### Fragmento del texto
_ _ _ _ _ _ _
Dentro de su escenografía específica, el deporte —como otras actividades recreativas—, gracias a la manera en que está diseñado, puede evocar una determinada tensión, una excitación agradable, permitiendo así que los sentimientos fluyan con más libertad. Puede servir para aflojar, liberar quizá, las tensiones por sobreesfuerzo. La escenografía del deporte, como la de muchos otros ejercicios recreativos, está diseñada para despertar emociones, evocar tensiones en forma de excitación controlada y bien templada, sin los riesgos y tensiones habitualmente asociados con la excitación en otras situaciones de la vida; o sea, una emoción «mimética» que puede ser agradable y producir un efecto liberador y catártico, bien que la resonancia emocional del diseño imaginario contenga, como suele ocurrir, elementos de ansiedad, miedo o desesperación[64].

Pero si el deporte comparte con otras muchas actividades recreativas su carácter mimético, la capacidad de despertar emociones similares a las que se experimentan en otras situaciones y aun la posibilidad de la catarsis, se diferencia de la mayoría de ellas, y sobre todo de las artes, por el papel central que en los deportes desempeñan las luchas in toto entre los seres humanos. En todos los tipos de deporte los seres humanos luchan entre sí directa o indirectamente. Algunos, de diseño estrechamente parecido al de una batalla real entre grupos hostiles, tienen una propensión particularmente fuerte a provocar emociones y excitación. De aquí que representen un vivido ejemplo de uno de los problemas centrales de numerosos deportes: el de cómo reconciliar entre sí, con base en su diseño, dos funciones contradictorias —de-controlar agradablemente los sentimientos humanos, es decir, evocar a plenitud una emoción placentera por una parte, y conservar sin embargo en vigor una serie de coerciones que mantengan bajo control las emociones de-controladas, por la otra.
_ _ _ _ _ _ _
### Entradas
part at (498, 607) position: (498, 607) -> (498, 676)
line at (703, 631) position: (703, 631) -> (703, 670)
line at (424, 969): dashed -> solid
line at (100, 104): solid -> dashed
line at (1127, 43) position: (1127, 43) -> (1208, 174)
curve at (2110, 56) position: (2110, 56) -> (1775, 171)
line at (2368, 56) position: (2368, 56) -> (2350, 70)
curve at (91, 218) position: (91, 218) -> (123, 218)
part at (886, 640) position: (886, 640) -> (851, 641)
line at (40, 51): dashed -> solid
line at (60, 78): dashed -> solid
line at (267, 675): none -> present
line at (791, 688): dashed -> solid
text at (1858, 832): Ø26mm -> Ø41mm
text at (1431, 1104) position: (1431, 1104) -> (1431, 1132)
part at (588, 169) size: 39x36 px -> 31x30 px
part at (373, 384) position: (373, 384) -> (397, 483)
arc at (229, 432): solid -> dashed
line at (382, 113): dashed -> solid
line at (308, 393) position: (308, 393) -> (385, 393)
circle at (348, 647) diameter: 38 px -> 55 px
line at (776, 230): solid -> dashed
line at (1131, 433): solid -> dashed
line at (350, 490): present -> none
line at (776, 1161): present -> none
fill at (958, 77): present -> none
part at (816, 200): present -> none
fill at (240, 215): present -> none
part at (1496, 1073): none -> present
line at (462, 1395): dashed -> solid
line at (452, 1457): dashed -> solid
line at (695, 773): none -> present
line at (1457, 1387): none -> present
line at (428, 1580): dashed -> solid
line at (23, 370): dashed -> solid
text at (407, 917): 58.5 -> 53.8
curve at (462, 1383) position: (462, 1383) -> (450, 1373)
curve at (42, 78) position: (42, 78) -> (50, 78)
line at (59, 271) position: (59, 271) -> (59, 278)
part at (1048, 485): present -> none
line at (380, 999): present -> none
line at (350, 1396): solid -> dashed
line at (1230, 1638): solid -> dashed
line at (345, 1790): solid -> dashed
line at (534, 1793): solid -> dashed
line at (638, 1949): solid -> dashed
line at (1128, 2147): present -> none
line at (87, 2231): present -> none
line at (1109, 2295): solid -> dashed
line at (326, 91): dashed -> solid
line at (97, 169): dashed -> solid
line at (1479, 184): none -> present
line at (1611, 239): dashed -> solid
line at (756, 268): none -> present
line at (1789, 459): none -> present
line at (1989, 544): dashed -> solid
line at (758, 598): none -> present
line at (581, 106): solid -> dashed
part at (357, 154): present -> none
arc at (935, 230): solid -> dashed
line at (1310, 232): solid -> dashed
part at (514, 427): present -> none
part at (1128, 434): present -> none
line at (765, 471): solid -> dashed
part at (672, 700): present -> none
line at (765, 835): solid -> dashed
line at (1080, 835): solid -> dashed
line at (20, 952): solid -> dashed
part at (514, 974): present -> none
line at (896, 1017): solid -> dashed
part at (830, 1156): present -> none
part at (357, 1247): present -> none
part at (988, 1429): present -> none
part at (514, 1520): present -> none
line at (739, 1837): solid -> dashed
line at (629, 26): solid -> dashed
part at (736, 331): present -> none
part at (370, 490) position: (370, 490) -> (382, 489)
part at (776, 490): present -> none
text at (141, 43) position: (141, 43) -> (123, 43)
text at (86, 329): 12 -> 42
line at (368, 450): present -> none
_ _ _ _ _ _ _
### Ejercicios
1 > Extrae del fragmento sobre el deporte el pasaje que comienza en las palabras «Dentro de su» y termina tras las palabras «miedo o desesperación[64].», copiándolo sin ningún cambio.
2 > Responde estas preguntas según el fragmento sobre el deporte:
(a) ¿Qué elementos puede contener la resonancia emocional del diseño imaginario?
(b) ¿Por qué rasgo se diferencia el deporte de la mayoría de las actividades recreativas, sobre todo de las artes?
(c) ¿Qué deportes tienen una propensión particularmente fuerte a provocar emociones y excitación?
Para responder se usa únicamente el fragmento sobre el deporte, sin recurrir a los ítems.

### Respuestas
1 >
Dentro de su escenografía específica, el deporte —como otras actividades recreativas—, gracias a la manera en que está diseñado, puede evocar una determinada tensión, una excitación agradable, permitiendo así que los sentimientos fluyan con más libertad. Puede servir para aflojar, liberar quizá, las tensiones por sobreesfuerzo. La escenografía del deporte, como la de muchos otros ejercicios recreativos, está diseñada para despertar emociones, evocar tensiones en forma de excitación controlada y bien templada, sin los riesgos y tensiones habitualmente asociados con la excitación en otras situaciones de la vida; o sea, una emoción «mimética» que puede ser agradable y producir un efecto liberador y catártico, bien que la resonancia emocional del diseño imaginario contenga, como suele ocurrir, elementos de ansiedad, miedo o desesperación[64].

2 >
(a) Elementos de ansiedad, miedo o desesperación.
(b) Por el papel central que desempeñan en los deportes las luchas in toto entre los seres humanos.
(c) Los deportes de diseño estrechamente parecido al de una batalla real entre grupos hostiles.